INFORMATION SHOWN section start

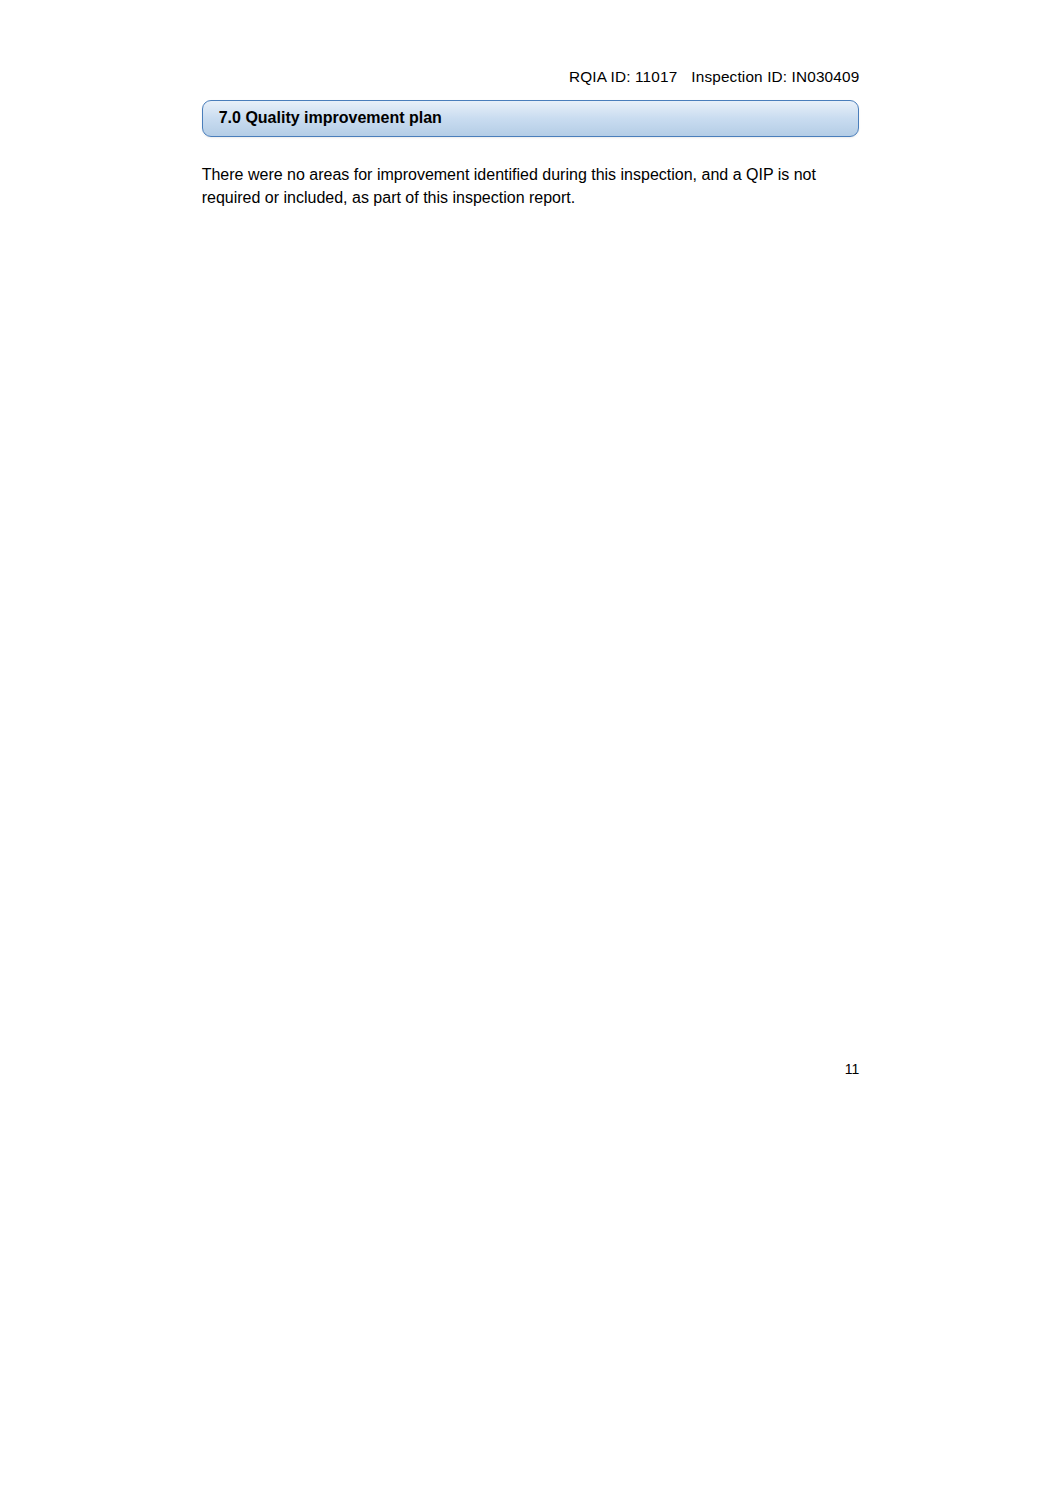RQIA ID: 11017 Inspection ID: IN030409
7.0 Quality improvement plan
There were no areas for improvement identified during this inspection, and a QIP is not required or included, as part of this inspection report.
11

INFORMATION SHOWN section end

* [TRY IT]: Reproduce the data above line for line, excluding every picture.

* [EXERCISE SOLUTION]:
RQIA ID: 11017 Inspection ID: IN030409
7.0 Quality improvement plan
There were no areas for improvement identified during this inspection, and a QIP is not required or included, as part of this inspection report.
11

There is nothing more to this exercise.